The development plans include drilling 35 wells, of which 27 are for producing oil. Sapeim SPA's Scarabeo 6 semisubmersible rig is predrilling 9 producing and 2 gas injection wells. The remaining wells will be drilled from the Grane platform.

The predrilling uses water-based mud and cutting reinjection.

Norsk Hydro indicates that to ensure maximum production efficiency, the wells will be drilled 9 m above the oil-water interface.

To achieve this drilling precision, it developed in conjunction with Schlumberger Oilfield Services an ultradeep resistivity tool to measure the distance to the oil-water interface during drilling. It also conducts seismic surveys while drilling that allow it to look 300-400 m ahead of the drill-bit.

Grane will have three water-injection wells for reservoir pressure maintenance. The plan includes reinjecting produced water in the oil reservoir and also into the Utsira formation at about 1,000 m below the seabed.

Also, after 15 years of production, Norsk Hydro expects to drill a water production well in the Utsira to provide additional water for maintaining reservoir pressure.

For pressure maintenance, Norsk Hydro also will inject natural gas in three wells. Because Grane reservoirs have a limited amount of initial gas, the first phase of the development calls for importing supplemental gas from the Heimdal gas center through an 18-in., 50 km pipeline laid in Summer 2002.

The gas also will be used for operating the generators and compressors on the platform.
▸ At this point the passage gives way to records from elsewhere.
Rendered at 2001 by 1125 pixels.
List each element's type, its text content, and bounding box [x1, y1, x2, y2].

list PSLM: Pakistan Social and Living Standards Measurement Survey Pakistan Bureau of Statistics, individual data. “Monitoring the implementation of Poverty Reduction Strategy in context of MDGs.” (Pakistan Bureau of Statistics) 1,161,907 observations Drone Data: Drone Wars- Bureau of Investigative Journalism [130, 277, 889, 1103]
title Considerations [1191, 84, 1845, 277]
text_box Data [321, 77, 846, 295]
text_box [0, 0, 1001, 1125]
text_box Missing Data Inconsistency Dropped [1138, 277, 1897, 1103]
During the second phase of the development, Norsk Hydro expects the field to produce sufficient gas so that importing gas will become unnecessary. The field also may have a third phase during which gas may be recovered for sale.

To increase oil producing rates, Norsk Hydro plans to produce the wells with gas lift, with the gas being injected in the wells at 1,600 m below sea level.

Crude export

Norsk Hydro will export Grane oil through a 28 in., 212-km pipeline to the Sture terminal north of Bergen. It laid the pipeline in Summer 2002, with pressure testing completed in August 2002.

The oil will arrive at the terminal at a relatively cold 7° C. temperature. At the terminal, the oil will be heated to 30° C. prior to entering a 238,000-cu m storage cavern.

Norsk Hydro says that the terminal has been equipped with new ultrasonic-based measuring instruments because of the viscous oil.

The terminal at Sture came on stream in December 1988 and receives oil and condensate from Oseberg, Veslefrikk, Brage, Oseberg Sør, Oseberg Øst, Tune, and Huldra via a 115 km from the Oseberg A platform.

The installation has two port facilities that can accommodate oil tankers of up to 300,000 dwt, five crude oil caverns with a capacity of 1 million cu m, a 60,000 cu m LPG cavern, and a 200,000 cu m ballast-water cavern.